Story Created:
Sep 4, 2008 at 11:22 PM CST
Story Updated:
Sep 4, 2008 at 11:22 PM CST
This past weekend, I decided I was going to try and clean up a large hurricane lamp candle holder that fiance Thom had at his house. It had about 3 candle's worth of wax at the bottom of the glass, and I wanted to see if I could salvage it. I used a table knife to try and scrape the wax away, knowing that I had to be pretty careful with it. I know if you slide the knife between the glass and the wax, there's a chance you can break the glass. Nevertheless, I was bent low over the garbage can and making great progress...when suddenly the glass broke. Instantly, I knew something had gone into my eye, but I wasn't sure if it was wax or glass. I yelled for Thom, and he wasn't sure what to do. His first instinct was to go to the emergency room, but I wanted to see if I could fix the problem myself. He told me to shake my head around, and see if the glass would just fly out of my eye. No such luck. He told me not to move my eye around too much, because he was afraid if it was glass, it would scratch my eye. Finally I decided to try a little Visine. Sure enough, the object floated right to the rim of my eye, and I was able to get it out with no problem. It turns out it was glass, but not jagged at all, so there was no scratching. Thom reminded me of how lucky I was, and said it easily could've been much worse.

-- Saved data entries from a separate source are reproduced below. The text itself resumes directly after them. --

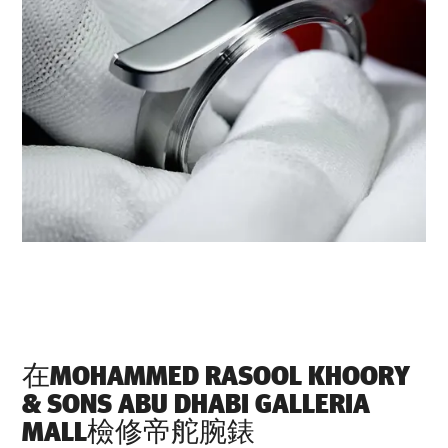
在‭MOHAMMED RASOOL KHOORY
& SONS ABU DHABI GALLERIA
MALL‬檢修帝舵腕錶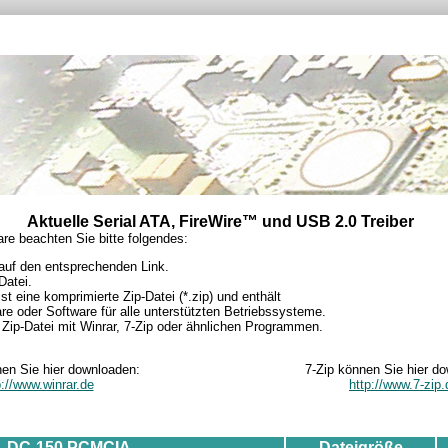
Aktuelle Serial ATA, FireWire™ und USB 2.0 Treiber
e beachten Sie bitte folgendes:
 auf den entsprechenden Link.
Datei.
st eine komprimierte Zip-Datei (*.zip) und enthält
are oder Software für alle unterstützten Betriebssysteme.
Zip-Datei mit Winrar, 7-Zip oder ähnlichen Programmen.
en Sie hier downloaden:
7-Zip können Sie hier d
p://www.winrar.de
http://www.7-zip.
DC-150 PCMCIA
Dateigröße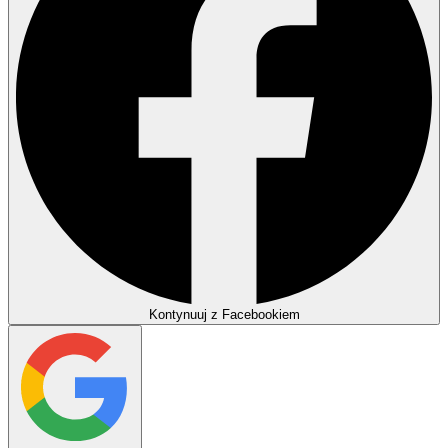
Kontynuuj z Facebookiem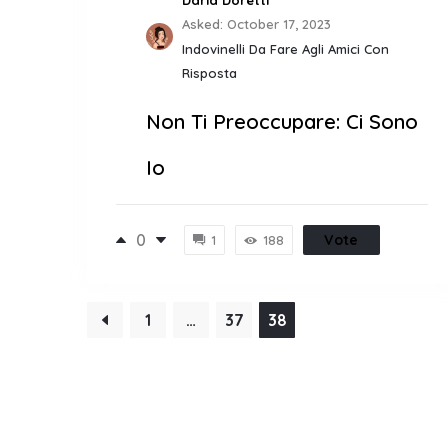
Daria Doretti
Asked:
October 17, 2023
Indovinelli Da Fare Agli Amici Con
Risposta
Non Ti Preoccupare: Ci Sono
Io
0
Vote
1
188
1
…
37
38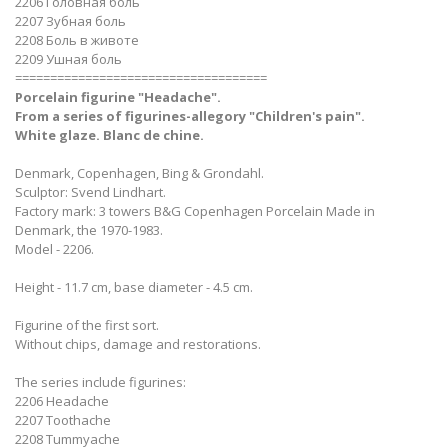
2206 Головная боль
2207 Зубная боль
2208 Боль в животе
2209 Ушная боль
====================================
Porcelain figurine "Headache".
From a series of figurines-allegory "Children's pain".
White glaze. Blanc de chine.
Denmark, Copenhagen, Bing & Grondahl.
Sculptor: Svend Lindhart.
Factory mark: 3 towers B&G Copenhagen Porcelain Made in
Denmark, the 1970-1983.
Model - 2206.
Height - 11.7 cm, base diameter - 4.5 cm.
Figurine of the first sort.
Without chips, damage and restorations.
The series include figurines:
2206 Headache
2207 Toothache
2208 Tummyache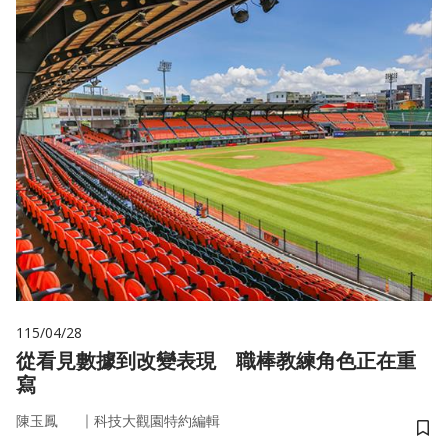
115/04/28
從看見數據到改變表現 職棒教練角色正在重
寫
｜
陳玉鳳
科技大觀園特約編輯
儲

That got me to thinking about other times when I got mildly injured in rather unusual ways. There was the time we were having a family reunion at the golf course, and my brother decided to show off while driving the golf cart. I was riding beside him, and when he tried to flip a "cookie", I flew out of the cart and onto the rock-covered driveway. So much for golf not being a contact sport. He felt really bad about it. He was just being a teenager. But my entire side was bruised up for the rest of that reunion.
Then, when I was working at a TV station in Lincoln, NE, I was getting my desk supplies set up after moving into a new cubicle. For some reason I had a 3-hole punch sitting on my desk. When I bent down to pick something off the floor, while sitting in my chair, I bumped my head on the 3-hole punch. Actually, it was more like a puncture, because it started bleeding. Who knew office supplies could be so dangerous?
I have a feeling there are other incidents like this that I've just "chosen" to forget over the years. Fiance' Thom chalked up this past weekend's candle incident to me...just being me. If that's the case, I hope he's prepared for a very adventurous married life. All will be fine as long as we keep the insurance paid up.